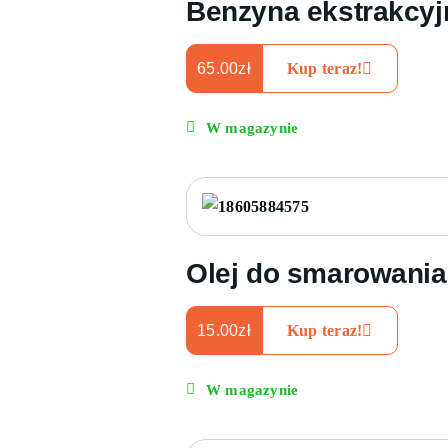
Benzyna ekstrakcyjn
65.00
zł
Kup teraz!
W magazynie
Olej do smarowania 
15.00
zł
Kup teraz!
W magazynie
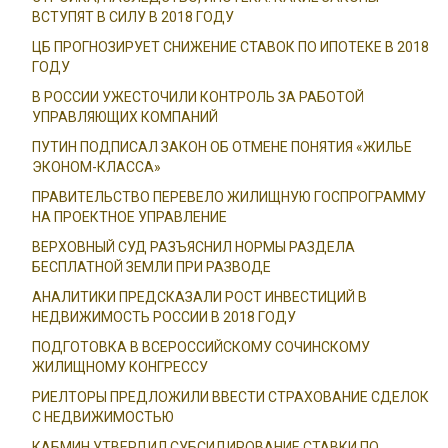
ВСТУПЯТ В СИЛУ В 2018 ГОДУ
ЦБ ПРОГНОЗИРУЕТ СНИЖЕНИЕ СТАВОК ПО ИПОТЕКЕ В 2018
ГОДУ
В РОССИИ УЖЕСТОЧИЛИ КОНТРОЛЬ ЗА РАБОТОЙ
УПРАВЛЯЮЩИХ КОМПАНИЙ
ПУТИН ПОДПИСАЛ ЗАКОН ОБ ОТМЕНЕ ПОНЯТИЯ «ЖИЛЬЕ
ЭКОНОМ-КЛАССА»
ПРАВИТЕЛЬСТВО ПЕРЕВЕЛО ЖИЛИЩНУЮ ГОСПРОГРАММУ
НА ПРОЕКТНОЕ УПРАВЛЕНИЕ
ВЕРХОВНЫЙ СУД РАЗЪЯСНИЛ НОРМЫ РАЗДЕЛА
БЕСПЛАТНОЙ ЗЕМЛИ ПРИ РАЗВОДЕ
АНАЛИТИКИ ПРЕДСКАЗАЛИ РОСТ ИНВЕСТИЦИЙ В
НЕДВИЖИМОСТЬ РОССИИ В 2018 ГОДУ
ПОДГОТОВКА В ВСЕРОССИЙСКОМУ СОЧИНСКОМУ
ЖИЛИЩНОМУ КОНГРЕССУ
РИЕЛТОРЫ ПРЕДЛОЖИЛИ ВВЕСТИ СТРАХОВАНИЕ СДЕЛОК
С НЕДВИЖИМОСТЬЮ
КАБМИН УТВЕРДИЛ СУБСИДИРОВАНИЕ СТАВКИ ПО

________________________________________

Activity >>
Extract exactly the lines between the line containing "ВСТУПЯТ В СИЛУ В 2018 ГОДУ" and the end of the data, including both.

Expected answer >>
ВСТУПЯТ В СИЛУ В 2018 ГОДУ
ЦБ ПРОГНОЗИРУЕТ СНИЖЕНИЕ СТАВОК ПО ИПОТЕКЕ В 2018
ГОДУ
В РОССИИ УЖЕСТОЧИЛИ КОНТРОЛЬ ЗА РАБОТОЙ
УПРАВЛЯЮЩИХ КОМПАНИЙ
ПУТИН ПОДПИСАЛ ЗАКОН ОБ ОТМЕНЕ ПОНЯТИЯ «ЖИЛЬЕ
ЭКОНОМ-КЛАССА»
ПРАВИТЕЛЬСТВО ПЕРЕВЕЛО ЖИЛИЩНУЮ ГОСПРОГРАММУ
НА ПРОЕКТНОЕ УПРАВЛЕНИЕ
ВЕРХОВНЫЙ СУД РАЗЪЯСНИЛ НОРМЫ РАЗДЕЛА
БЕСПЛАТНОЙ ЗЕМЛИ ПРИ РАЗВОДЕ
АНАЛИТИКИ ПРЕДСКАЗАЛИ РОСТ ИНВЕСТИЦИЙ В
НЕДВИЖИМОСТЬ РОССИИ В 2018 ГОДУ
ПОДГОТОВКА В ВСЕРОССИЙСКОМУ СОЧИНСКОМУ
ЖИЛИЩНОМУ КОНГРЕССУ
РИЕЛТОРЫ ПРЕДЛОЖИЛИ ВВЕСТИ СТРАХОВАНИЕ СДЕЛОК
С НЕДВИЖИМОСТЬЮ
КАБМИН УТВЕРДИЛ СУБСИДИРОВАНИЕ СТАВКИ ПО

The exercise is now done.